I am trying to rename tables and columns in a SQL query string using Python. I have a mapping of old names to new names stored in a Python dictionary. The SQL query can be complex, with multiple joins, nested structures, and table/column aliases. The column names in the query might not be prefixed with a table name or alias, especially in the case of nested subqueries.
Here is an example SQL query:
SELECT p.name, p.age, j.title
FROM person AS p
LEFT JOIN job AS j ON p.job_id = j.job_id
WHERE p.age > 30
And here is an example mapping:
mapping = {
"person": "individual",
"name": "full_name",
"age": "years_old",
"job": "occupation",
"title": "role",
"job_id": "identifier"
}
I want to transform the SQL query based on this mapping.
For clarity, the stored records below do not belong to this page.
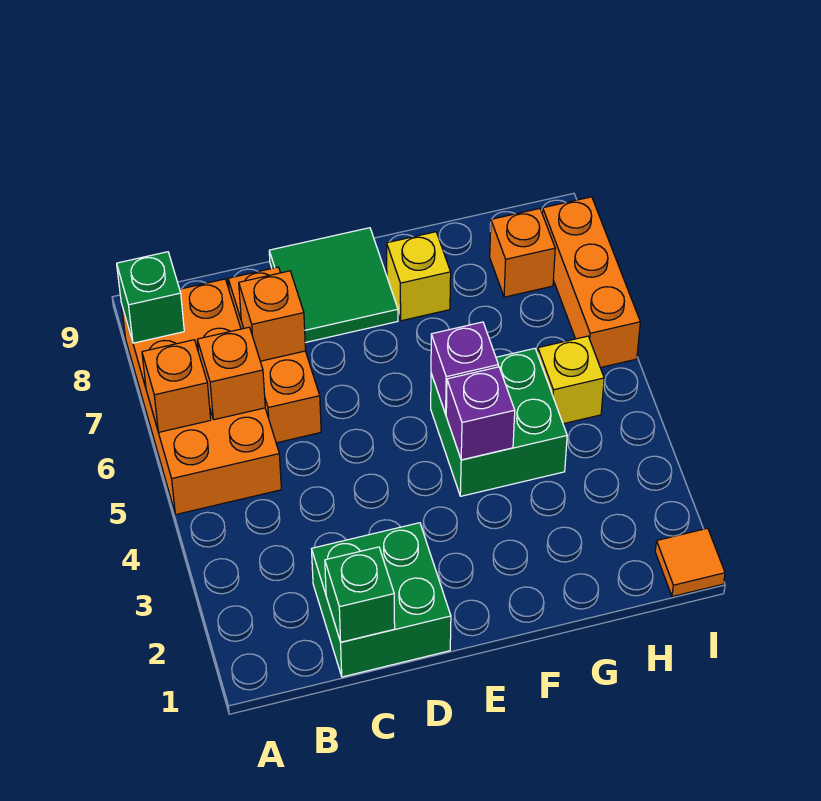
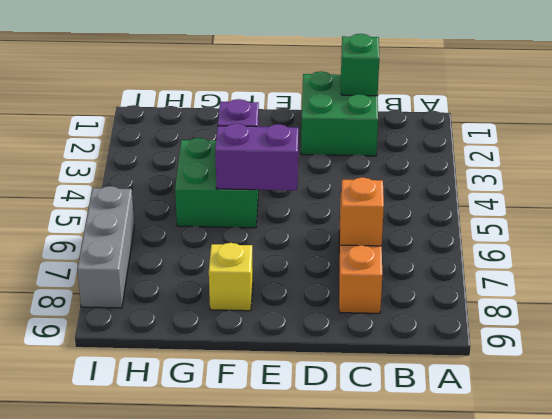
purple brick E5:F5 level 2 -> purple brick F5 level 2
grey brick I6:I8 level 1 -> orange brick I6:I8 level 1
none -> orange brick A5:B8 level 1
none -> green tile D8:E9 level 1
none -> yellow brick H5 level 1

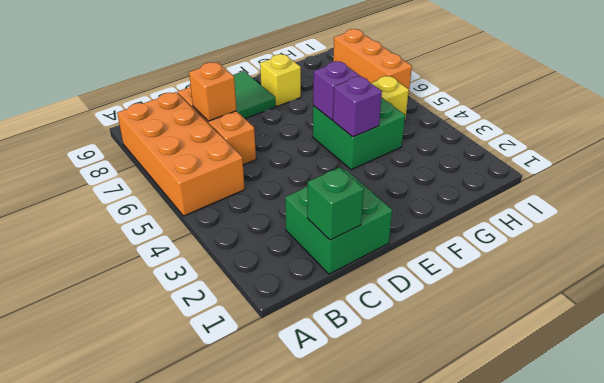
none -> orange brick H8 level 1
none -> orange tile I1 level 1
none -> orange brick A6 level 2

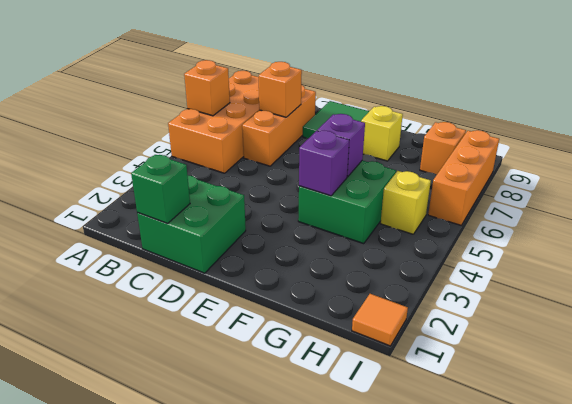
none -> green brick A8 level 2
none -> orange brick B6 level 2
I have tried using the sqlglot library in Python to parse the SQL query into an abstract syntax tree (AST), traverse the AST, and replace the names.
Here is the code I have tried so far:
from sqlglot import parse
from sqlglot.expressions import Identifier, Column, Table
def transform(node, mapping):
if isinstance(node, (Identifier, Column, Table)) and node.args['this'] in mapping:
return type(node)(this=mapping[node.args['this']], **{arg: val for arg, val in node.args.items() if arg != 'this'})
return node
expressions = parse(sql)
new_expressions = [expression.transform(lambda node: transform(node, mapping)) for expression in expressions]
new_sql = "".join(expression.sql() for expression in new_expressions)
print(new_sql)
This script works for simple cases. However, I encountered difficulties when
- the same column name is present in multiple tables, and each has a different mapping based on the table it belongs to. Example:
sql = '''SELECT p.name, p.age, j.title
FROM person AS p
LEFT JOIN job AS j ON p.job_id = j.job_id
WHERE p.age > 30'''
job_id is available in both,
- for person
- job_id --> occupation_id
- for job
- job_id --> identifier
- in nested sub-queries, when the same alias is used for different table.